桔梗原 そうした本質的な変革に向け、御社ではどのような支援を行っていますか。
則武 クライアント企業の直接的な悩みに応えるだけでは足りないと考えています。というのも、「どう変革していけばよいか」というアプローチの正解は誰も持っていないからです。だからこそ、我々はクライアント各社の課題に一緒になって向き合い、知見を基に考え抜くことで、クライアント自身が思いついていないゴールを設定するよう努めています。そのために、デジタル変革を最後まで伴走者として共創していくための組織・ノウハウ・人財を整えているのです。
桔梗原 ニューノーマル時代に向けた事業戦略の策定にあたり、企業はどのようなことを意識すべきですか。

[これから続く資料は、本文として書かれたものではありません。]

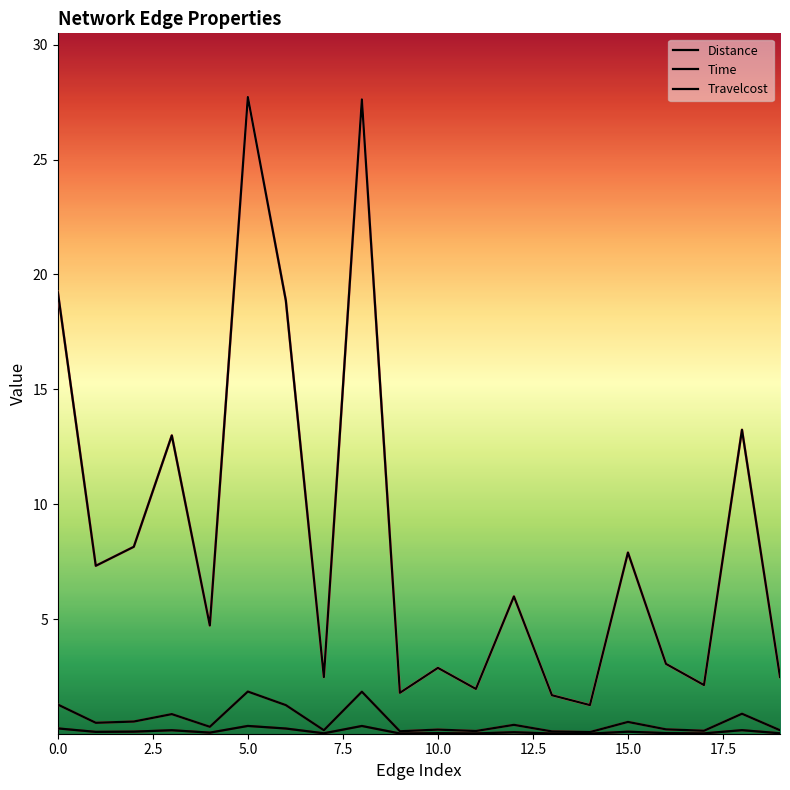

Does the chart have visible grid lines?

No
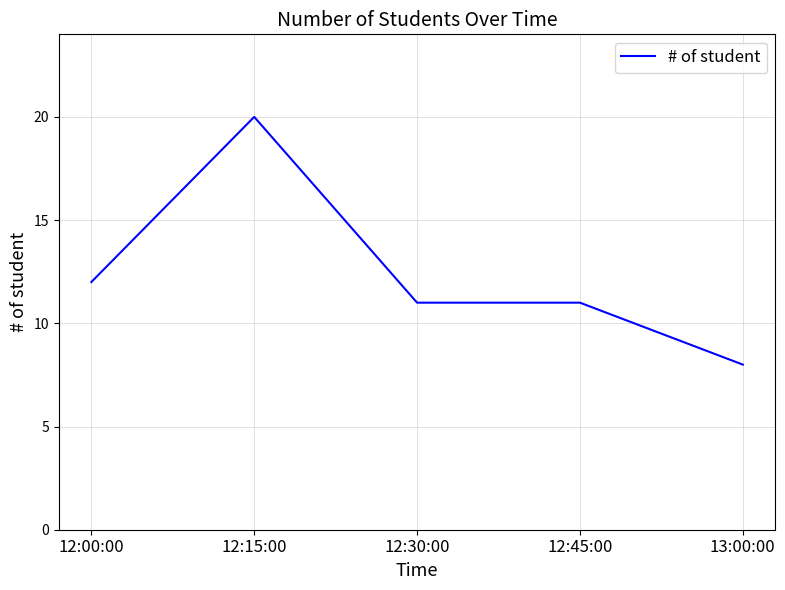

Reading right to left, transcribe all the data shown in this chart.

8	11	11	20	12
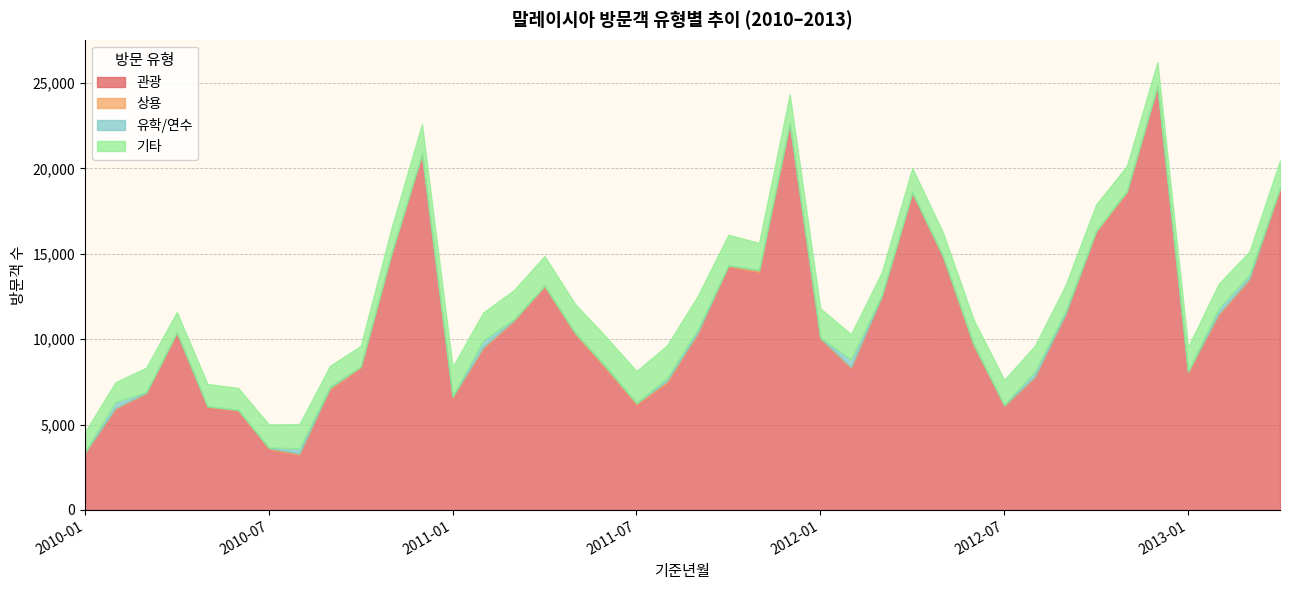

Is it true that 유학/연수 equals 41 at 2012-11?

False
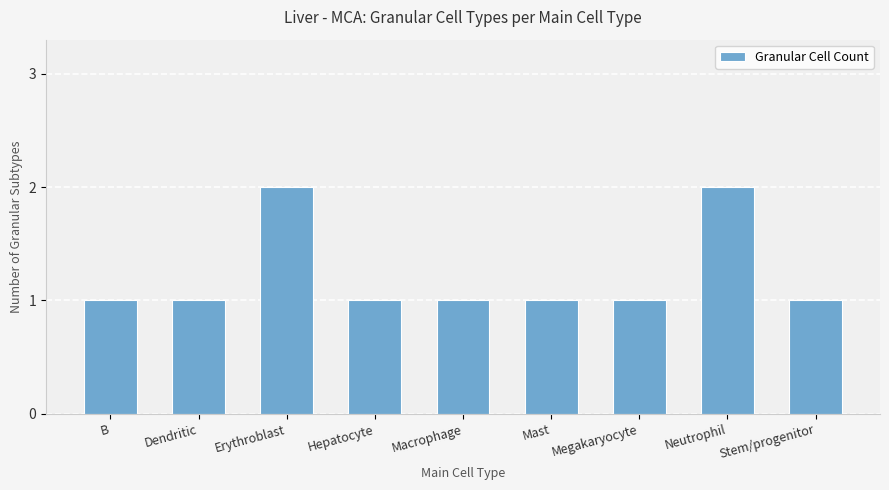

What is the change in value from Macrophage to Neutrophil?

+1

則武 サステナビリティに関わる様々な問題が、大きな注目を集めるようになりました。今後はその解決のために、多くの投資が行われるようになるでしょう。これからの企業は、何らかの形でそこにリンクしていなければ収益性を高めることが難しくなるかもしれません。これまでSDGsは、あまり企業活動と結びついていませんでした。その実現に向けては、高い価値を多くの人に安価で提供する必要があるからです。しかし、デジタルを活用すれば質の高いサービスを低コストで世界中の人に届けられます。つまりDXは、SDGsへの貢献とも親和性が高いのです。

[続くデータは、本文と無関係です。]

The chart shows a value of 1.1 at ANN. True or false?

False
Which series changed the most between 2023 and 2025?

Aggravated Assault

八木 例えばアフリカの貧しい子どもたちに教育を届けたい場合、これまでは現地に学校を建てて教師を派遣するというような、時間とコストのかかる方法しかありませんでした。しかし今では、タブレットPCを配布すればリモートで教育を提供することができる。ビジネスであれ、社会課題であれ、デジタル活用によってそれまでになかった価値を創出することが、最終的な目的につながっていくものであることを忘れてはなりません。